なお91年まで現役を続けたサンドピアリスだが、その後は勝ち星を挙げることができず。それでもエリザベス女王杯を勝った京都競馬場は相性が良かったのか、90年の京都大賞典ではスーパークリークと僅差の3着、引退レースの京都記念でも2着と善戦していた。
配当や人気という点では前述の2頭に及ばないものの、2009年のエリザベス女王杯を11番人気で逃げ切ったクィーンスプマンテは「展開のアヤ」という競馬の恐ろしさをこれ以上なく証明してみせた。
この年の女王杯の主役は、桜花賞とオークスの牝馬二冠を制したブエナビスタ。

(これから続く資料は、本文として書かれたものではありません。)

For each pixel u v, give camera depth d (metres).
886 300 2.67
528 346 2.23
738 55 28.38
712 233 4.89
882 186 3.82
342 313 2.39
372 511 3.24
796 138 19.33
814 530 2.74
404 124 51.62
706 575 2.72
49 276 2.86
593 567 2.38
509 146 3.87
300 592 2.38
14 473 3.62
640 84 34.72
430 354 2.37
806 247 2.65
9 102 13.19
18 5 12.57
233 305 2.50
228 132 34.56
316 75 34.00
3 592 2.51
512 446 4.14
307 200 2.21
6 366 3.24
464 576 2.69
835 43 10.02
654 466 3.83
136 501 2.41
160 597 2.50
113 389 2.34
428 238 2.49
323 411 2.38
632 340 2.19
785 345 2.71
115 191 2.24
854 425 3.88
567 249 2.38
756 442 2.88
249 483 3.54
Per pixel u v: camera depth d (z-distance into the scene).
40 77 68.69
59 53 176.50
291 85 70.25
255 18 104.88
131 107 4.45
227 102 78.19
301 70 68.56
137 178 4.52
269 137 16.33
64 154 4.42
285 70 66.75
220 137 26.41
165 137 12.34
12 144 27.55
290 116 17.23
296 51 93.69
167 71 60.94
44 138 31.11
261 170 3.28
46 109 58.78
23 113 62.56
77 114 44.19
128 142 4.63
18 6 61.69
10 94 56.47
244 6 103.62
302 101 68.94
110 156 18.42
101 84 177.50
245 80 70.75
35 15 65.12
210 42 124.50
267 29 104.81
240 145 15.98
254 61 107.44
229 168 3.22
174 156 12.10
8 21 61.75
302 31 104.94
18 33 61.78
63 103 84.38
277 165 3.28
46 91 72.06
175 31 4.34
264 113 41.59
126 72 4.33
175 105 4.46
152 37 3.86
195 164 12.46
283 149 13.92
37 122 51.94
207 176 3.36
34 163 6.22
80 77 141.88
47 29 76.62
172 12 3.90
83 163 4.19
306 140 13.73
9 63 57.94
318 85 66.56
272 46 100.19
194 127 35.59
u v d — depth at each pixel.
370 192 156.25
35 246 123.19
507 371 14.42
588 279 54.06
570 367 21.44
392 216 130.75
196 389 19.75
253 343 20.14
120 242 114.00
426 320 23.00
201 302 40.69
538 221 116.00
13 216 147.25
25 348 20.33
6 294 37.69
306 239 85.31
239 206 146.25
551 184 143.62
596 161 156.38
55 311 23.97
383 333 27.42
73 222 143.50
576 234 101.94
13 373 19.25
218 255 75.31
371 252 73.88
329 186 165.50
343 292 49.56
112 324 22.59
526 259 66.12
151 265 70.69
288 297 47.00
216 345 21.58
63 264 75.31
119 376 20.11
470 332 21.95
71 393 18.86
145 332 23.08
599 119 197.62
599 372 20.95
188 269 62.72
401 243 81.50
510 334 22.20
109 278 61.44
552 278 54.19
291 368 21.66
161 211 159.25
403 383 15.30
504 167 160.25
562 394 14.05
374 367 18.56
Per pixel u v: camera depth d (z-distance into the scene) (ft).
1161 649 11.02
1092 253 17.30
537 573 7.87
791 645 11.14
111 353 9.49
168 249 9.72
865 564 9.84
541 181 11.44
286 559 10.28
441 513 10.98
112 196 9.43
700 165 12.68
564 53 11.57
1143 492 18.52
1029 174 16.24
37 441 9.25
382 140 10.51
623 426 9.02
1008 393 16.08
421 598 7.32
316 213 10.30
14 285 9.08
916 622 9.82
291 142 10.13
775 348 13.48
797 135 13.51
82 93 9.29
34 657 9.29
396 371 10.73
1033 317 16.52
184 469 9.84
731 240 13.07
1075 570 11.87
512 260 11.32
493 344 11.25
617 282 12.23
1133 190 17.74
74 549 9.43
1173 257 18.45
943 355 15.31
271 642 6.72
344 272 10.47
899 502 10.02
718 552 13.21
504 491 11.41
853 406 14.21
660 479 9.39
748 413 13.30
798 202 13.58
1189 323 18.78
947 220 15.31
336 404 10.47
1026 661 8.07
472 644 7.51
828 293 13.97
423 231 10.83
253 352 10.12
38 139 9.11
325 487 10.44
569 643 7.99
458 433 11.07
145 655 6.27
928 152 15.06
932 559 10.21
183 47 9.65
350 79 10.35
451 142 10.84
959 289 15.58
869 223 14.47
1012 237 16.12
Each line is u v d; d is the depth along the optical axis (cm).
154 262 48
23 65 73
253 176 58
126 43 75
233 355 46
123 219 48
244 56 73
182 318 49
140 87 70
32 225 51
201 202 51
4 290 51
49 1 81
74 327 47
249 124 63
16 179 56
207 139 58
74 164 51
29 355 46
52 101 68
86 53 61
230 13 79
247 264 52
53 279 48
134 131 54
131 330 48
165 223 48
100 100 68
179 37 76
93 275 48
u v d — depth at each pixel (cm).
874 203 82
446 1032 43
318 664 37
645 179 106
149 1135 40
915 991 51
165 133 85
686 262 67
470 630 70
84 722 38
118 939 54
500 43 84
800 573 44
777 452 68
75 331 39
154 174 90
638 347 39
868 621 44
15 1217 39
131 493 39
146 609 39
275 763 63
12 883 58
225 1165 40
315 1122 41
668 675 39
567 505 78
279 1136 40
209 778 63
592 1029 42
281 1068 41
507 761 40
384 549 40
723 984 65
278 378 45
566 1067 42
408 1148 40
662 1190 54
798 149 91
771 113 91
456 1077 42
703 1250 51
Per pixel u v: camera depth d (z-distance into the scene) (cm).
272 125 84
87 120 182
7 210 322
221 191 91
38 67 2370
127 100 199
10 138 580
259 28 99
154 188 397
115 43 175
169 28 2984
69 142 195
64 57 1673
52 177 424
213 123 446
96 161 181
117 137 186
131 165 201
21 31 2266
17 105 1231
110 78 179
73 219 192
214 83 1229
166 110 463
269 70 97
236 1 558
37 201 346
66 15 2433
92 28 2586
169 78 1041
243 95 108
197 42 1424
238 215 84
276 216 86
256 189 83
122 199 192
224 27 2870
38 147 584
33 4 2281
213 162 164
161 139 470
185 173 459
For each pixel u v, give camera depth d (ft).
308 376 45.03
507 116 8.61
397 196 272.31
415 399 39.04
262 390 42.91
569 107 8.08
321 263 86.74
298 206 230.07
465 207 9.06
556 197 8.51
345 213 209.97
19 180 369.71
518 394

翌年以降も天皇賞(秋)やジャパンカップなどを制した名牝として歴史に名を残した女傑だ。このレースではブエナビスタは後方4番手あたりに待機。当然、ライバルたちもブエナビスタを負かそうと徹底的にマークして仕掛けどころをうかがっていた。
その間にハナを切ったクィーンスプマンテと2番手追走のテイエムプリキュアは3番手以下を引き離しての大逃げ。だが11番人気と12番人気の動向に騎手もファンもそこまで注意を向けていなかった。現にレース実況も3コーナーで前2頭が20馬身以上も離す展開にも「問題は3番手だ」と言っていたほどだ。
だが残り600メートルを切っても差が縮まらない展開にスタンドはどよめき始め、安藤勝己騎手のブエナビスタも遅ればせながらまくりに行って4番手近くまでポジションを上げて直線に入る。しかしこの時点で勝負は決まっていた。クィーンスプマンテは最後まで先頭を譲らずゴール。ブエナビスタは上がり32秒9の鬼脚を繰り出したが2着のテイエムプリキュアにクビ差まで迫るのが精いっぱいで、まさに「これが競馬の恐ろしさだ」と実況が伝えたとおりだった。
クィーンスプマンテはこの女王杯までほとんど重賞を走ったことがなく、2走前に札幌で長距離のOP戦を勝ったのが主な実績。女王杯後は香港カップに遠征して10着に敗れたのがラストランだった。